__FRAGMENTO SELECCIONADO__.
-*-
"Unidos en Cristo para Evangelizar"
13 de Enero de 2026
La encuesta CASEN y el problema moral de la pobreza
 


Materia de preocupación y de ocupación de los católicos desde los primeros días

Se acaba de publicar la última Encuesta de Caracterización Socioeconómica Nacional (CASEN) 2024. Como suele ocurrir con estas mediciones, su interpretación se hace, por varios, desde la trinchera política, lo que es entendible en un sistema democrático que garantiza la libertad de opinión.

Para lo que aquí importa, es un dato irrefutable que en nuestra patria existe un grupo humano que vive en la pobreza, planteando un desafío que, como cristianos, no podemos eludir.

Para los católicos, el tema de la pobreza ha sido una materia de preocupación y de ocupación desde los primeros días. En el plano espiritual, esto ha llevado a ásperas discusiones pauperistas e incluso a herejías (como la de los cátaros), en las que no han faltado críticas a la forma como la Iglesia ha vivido la pobreza. Estos debates tratan del problema ascético que puede generar la administración de los bienes como obstáculo para llegar al Reino de los Cielos. En este punto, no hay duda de que tenemos siempre que dar una lucha personal para combatir el riesgo de aburguesamiento que nos puede llevar a amar más el dinero que a Dios.

Dicho de otra forma, el problema de la pobreza que mide la CASEN no dice relación con la dimensión ascética del tema. Por el contrario, lo que hace es informar sobre la condición de miseria en que viven muchos compatriotas. Para ellos, la pobreza proviene de haber optado por seguir el consejo evangélico de vivir esa condición, sino que se encuentran en una situación que no es justa ni tolerable moralmente, al menos para quienes no tienen el corazón endurecido por el egoísmo y se sienten interpelados a generar las condiciones para erradicar o aminorar la situación de quienes viven en esa condición.
-*-
__CONSIGNA__. Enumere todas las cifras escritas con dígitos que aparecen en el texto sobre la encuesta CASEN.

__MATERIAL PROPORCIONADO__.
-*-
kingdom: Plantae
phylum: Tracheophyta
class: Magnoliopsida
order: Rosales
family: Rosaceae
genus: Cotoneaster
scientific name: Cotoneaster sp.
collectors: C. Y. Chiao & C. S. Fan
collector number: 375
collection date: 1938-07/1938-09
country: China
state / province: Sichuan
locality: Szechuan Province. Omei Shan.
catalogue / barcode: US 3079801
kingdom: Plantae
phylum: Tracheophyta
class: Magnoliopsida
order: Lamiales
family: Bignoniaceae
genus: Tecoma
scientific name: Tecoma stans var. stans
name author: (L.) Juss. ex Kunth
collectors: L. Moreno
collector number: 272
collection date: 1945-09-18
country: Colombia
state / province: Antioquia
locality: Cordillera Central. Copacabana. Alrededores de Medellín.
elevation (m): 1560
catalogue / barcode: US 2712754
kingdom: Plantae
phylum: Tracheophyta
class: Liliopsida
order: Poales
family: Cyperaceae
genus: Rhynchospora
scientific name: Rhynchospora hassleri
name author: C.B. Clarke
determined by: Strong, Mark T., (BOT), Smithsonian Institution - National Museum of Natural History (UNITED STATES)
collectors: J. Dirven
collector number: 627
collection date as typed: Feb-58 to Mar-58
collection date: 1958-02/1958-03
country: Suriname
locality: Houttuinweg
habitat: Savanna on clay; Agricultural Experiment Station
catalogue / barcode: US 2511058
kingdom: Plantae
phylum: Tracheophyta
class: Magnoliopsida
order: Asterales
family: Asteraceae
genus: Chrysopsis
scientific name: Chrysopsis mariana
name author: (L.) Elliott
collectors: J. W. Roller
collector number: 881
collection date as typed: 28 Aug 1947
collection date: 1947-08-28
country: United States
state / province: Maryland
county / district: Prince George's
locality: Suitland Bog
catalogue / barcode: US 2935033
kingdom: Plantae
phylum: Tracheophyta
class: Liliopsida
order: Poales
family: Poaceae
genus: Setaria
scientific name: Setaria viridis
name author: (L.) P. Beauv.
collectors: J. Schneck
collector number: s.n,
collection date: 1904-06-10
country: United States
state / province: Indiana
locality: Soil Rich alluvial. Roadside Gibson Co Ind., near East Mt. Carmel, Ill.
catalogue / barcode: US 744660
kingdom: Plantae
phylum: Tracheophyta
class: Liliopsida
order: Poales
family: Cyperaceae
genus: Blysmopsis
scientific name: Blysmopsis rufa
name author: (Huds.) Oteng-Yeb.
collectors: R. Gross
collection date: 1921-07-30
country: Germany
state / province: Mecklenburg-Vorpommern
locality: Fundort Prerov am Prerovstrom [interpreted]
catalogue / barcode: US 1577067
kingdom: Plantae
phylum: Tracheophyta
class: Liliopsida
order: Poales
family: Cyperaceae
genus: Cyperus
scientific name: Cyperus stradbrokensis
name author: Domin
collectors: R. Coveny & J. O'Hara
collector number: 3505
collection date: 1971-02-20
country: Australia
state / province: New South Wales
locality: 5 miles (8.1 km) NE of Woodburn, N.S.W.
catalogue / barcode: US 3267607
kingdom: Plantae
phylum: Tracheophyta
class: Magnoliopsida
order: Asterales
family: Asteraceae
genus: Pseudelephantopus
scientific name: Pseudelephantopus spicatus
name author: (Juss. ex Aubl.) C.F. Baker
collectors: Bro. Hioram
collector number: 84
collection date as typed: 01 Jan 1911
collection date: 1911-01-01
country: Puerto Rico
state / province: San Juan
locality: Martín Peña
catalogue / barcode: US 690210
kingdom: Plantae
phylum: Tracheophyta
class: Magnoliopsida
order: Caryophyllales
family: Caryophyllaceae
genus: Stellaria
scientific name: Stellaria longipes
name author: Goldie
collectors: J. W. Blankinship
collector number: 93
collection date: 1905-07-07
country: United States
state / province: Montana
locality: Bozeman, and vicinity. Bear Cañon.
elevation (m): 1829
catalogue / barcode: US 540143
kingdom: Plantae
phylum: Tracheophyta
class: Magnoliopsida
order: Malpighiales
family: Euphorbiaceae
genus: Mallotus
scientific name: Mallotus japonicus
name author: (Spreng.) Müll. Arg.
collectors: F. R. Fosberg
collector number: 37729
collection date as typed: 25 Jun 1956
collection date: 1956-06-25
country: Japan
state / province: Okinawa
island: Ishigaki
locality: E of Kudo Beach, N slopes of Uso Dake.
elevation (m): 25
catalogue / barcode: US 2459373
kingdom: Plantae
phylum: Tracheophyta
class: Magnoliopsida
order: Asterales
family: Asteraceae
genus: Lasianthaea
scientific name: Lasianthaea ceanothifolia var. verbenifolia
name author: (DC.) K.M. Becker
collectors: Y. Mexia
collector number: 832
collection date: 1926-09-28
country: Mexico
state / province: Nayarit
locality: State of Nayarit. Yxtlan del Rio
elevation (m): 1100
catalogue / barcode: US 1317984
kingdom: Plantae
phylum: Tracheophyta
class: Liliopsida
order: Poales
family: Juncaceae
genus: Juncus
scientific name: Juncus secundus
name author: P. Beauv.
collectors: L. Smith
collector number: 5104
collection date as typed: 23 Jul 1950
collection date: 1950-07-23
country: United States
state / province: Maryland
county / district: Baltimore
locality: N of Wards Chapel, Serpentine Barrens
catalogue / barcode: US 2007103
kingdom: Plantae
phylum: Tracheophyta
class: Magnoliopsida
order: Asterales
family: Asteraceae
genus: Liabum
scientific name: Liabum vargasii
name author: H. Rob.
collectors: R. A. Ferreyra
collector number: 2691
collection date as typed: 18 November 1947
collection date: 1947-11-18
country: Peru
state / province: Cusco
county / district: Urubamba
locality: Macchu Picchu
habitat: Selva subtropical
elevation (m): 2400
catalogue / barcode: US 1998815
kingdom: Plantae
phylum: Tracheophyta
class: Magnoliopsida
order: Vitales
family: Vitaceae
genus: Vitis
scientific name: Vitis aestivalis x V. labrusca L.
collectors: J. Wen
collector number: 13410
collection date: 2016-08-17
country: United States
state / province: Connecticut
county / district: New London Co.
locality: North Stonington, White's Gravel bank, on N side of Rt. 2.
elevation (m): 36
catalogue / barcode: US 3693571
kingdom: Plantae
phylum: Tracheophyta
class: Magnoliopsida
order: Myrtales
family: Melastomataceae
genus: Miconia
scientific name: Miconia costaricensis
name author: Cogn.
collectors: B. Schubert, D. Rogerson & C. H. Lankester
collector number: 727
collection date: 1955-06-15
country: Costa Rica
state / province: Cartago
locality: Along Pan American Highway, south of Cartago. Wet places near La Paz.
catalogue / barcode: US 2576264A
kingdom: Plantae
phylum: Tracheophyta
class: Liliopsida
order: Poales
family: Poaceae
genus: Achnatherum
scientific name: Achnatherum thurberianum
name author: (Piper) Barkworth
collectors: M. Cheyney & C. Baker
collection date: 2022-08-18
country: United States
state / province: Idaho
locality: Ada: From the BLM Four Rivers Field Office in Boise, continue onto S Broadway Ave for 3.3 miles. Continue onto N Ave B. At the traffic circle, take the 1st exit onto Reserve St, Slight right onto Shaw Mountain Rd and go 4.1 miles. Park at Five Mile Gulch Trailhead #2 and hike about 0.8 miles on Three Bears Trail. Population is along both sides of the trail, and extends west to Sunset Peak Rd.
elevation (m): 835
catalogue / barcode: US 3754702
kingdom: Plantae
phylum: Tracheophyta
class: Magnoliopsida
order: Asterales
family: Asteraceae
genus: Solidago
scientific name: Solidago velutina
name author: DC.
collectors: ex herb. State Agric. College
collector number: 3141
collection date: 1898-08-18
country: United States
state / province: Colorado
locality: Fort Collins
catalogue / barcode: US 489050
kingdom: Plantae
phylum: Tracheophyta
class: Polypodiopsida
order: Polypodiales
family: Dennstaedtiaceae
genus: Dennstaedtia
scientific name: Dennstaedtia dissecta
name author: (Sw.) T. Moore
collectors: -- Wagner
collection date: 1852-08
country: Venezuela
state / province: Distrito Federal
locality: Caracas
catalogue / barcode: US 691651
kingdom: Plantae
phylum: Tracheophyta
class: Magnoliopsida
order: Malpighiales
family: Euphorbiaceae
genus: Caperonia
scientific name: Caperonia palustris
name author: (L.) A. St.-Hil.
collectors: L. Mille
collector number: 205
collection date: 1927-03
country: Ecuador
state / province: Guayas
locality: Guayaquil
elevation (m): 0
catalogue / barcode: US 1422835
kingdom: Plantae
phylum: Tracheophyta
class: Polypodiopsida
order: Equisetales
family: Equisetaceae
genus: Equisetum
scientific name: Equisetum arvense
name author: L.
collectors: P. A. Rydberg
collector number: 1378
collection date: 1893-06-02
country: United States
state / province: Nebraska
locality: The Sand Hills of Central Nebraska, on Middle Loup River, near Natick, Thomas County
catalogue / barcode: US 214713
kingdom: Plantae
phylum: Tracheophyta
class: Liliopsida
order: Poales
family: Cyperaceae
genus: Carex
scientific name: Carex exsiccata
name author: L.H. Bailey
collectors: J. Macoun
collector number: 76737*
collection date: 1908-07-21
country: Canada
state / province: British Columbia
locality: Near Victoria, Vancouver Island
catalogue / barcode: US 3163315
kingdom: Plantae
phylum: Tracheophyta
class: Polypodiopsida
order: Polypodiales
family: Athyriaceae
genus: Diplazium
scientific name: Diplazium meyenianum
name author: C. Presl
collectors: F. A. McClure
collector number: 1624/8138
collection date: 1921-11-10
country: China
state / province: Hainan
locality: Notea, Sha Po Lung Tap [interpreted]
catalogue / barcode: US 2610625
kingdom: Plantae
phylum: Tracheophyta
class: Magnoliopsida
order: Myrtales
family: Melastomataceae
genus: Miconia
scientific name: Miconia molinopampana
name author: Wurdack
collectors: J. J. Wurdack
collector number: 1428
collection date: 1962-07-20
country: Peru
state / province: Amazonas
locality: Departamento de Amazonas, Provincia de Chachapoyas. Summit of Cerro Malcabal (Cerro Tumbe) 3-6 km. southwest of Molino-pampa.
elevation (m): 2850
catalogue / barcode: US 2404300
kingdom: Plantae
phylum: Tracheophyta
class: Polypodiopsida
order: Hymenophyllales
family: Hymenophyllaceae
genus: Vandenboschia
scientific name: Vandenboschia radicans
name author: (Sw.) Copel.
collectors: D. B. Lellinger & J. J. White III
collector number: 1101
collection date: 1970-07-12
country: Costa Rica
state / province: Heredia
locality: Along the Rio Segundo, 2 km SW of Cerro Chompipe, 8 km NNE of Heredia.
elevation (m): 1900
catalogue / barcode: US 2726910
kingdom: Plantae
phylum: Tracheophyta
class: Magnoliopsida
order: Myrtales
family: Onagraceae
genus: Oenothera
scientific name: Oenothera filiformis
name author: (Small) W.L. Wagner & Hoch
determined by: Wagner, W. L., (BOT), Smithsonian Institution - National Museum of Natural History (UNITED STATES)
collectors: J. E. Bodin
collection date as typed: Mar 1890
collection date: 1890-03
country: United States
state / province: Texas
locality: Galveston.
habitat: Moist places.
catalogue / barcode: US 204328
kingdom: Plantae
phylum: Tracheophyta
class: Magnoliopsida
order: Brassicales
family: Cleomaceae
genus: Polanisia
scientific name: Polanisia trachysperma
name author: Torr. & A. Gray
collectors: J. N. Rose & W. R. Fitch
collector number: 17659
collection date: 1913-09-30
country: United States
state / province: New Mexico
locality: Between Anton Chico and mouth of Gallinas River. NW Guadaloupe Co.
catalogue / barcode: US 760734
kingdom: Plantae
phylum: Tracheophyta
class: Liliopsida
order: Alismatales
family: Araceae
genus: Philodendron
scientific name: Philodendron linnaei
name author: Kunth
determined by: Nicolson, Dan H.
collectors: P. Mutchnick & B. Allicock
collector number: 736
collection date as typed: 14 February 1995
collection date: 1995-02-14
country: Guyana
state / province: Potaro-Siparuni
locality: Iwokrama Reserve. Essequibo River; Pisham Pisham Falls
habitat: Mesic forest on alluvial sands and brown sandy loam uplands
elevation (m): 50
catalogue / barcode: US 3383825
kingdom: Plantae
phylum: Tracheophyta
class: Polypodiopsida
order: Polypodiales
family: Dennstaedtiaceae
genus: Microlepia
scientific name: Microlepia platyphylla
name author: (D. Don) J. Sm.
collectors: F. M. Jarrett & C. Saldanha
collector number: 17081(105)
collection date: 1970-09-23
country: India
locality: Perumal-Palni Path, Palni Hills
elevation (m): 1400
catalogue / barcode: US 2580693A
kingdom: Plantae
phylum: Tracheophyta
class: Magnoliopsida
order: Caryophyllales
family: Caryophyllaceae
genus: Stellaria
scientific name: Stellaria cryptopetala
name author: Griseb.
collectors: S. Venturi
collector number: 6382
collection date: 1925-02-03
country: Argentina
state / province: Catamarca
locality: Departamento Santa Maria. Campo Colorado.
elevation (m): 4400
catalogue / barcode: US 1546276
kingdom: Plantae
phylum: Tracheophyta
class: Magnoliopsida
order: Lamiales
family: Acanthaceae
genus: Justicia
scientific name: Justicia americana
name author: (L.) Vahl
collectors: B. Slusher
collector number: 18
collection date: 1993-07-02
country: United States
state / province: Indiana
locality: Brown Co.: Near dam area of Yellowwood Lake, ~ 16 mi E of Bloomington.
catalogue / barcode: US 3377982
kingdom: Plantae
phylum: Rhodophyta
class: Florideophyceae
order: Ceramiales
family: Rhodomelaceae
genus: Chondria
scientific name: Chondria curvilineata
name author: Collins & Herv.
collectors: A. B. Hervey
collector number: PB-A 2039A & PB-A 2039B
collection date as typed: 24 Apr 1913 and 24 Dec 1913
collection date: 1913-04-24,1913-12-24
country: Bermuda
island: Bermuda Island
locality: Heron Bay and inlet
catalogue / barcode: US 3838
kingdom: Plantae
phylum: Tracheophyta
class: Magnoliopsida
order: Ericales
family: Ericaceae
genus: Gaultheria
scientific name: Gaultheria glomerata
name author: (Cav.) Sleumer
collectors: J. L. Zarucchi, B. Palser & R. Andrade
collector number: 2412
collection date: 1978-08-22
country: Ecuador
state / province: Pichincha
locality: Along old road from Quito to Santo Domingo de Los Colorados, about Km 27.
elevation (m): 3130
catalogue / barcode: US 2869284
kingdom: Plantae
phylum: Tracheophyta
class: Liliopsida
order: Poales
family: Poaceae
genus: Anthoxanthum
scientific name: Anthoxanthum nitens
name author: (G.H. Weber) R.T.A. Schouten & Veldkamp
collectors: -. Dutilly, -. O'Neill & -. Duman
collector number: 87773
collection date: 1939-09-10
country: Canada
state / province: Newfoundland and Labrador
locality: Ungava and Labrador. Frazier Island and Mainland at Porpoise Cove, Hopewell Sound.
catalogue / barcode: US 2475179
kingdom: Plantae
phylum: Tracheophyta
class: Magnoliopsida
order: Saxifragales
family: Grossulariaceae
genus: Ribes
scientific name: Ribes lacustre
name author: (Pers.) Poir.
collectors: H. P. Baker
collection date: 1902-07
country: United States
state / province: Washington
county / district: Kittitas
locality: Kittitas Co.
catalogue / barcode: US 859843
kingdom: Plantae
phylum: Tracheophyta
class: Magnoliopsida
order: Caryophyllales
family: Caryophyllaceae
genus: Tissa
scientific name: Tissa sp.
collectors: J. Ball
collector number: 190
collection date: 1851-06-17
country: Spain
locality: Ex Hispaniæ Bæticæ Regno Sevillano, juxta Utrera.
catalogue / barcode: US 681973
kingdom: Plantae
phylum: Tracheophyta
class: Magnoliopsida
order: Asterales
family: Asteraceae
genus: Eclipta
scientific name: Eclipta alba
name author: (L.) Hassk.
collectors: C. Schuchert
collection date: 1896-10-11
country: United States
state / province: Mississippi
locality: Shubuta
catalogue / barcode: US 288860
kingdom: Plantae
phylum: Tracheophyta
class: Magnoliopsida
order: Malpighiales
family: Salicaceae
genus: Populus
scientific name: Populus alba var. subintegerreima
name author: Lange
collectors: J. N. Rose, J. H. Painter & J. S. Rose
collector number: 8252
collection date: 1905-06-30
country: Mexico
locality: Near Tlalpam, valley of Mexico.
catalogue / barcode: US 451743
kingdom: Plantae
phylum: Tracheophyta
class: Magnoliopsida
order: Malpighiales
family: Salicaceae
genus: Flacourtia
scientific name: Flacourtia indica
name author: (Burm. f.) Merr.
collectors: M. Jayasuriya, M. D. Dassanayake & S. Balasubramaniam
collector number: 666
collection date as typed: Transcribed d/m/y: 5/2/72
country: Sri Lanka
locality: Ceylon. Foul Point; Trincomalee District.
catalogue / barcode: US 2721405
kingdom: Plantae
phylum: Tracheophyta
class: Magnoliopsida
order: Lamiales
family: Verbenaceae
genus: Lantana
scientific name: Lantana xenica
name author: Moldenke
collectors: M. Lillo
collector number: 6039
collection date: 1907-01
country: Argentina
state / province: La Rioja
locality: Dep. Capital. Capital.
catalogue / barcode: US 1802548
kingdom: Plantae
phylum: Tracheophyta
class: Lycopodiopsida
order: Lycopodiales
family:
-*-
__RESPUESTA__. 13, 2026, 2024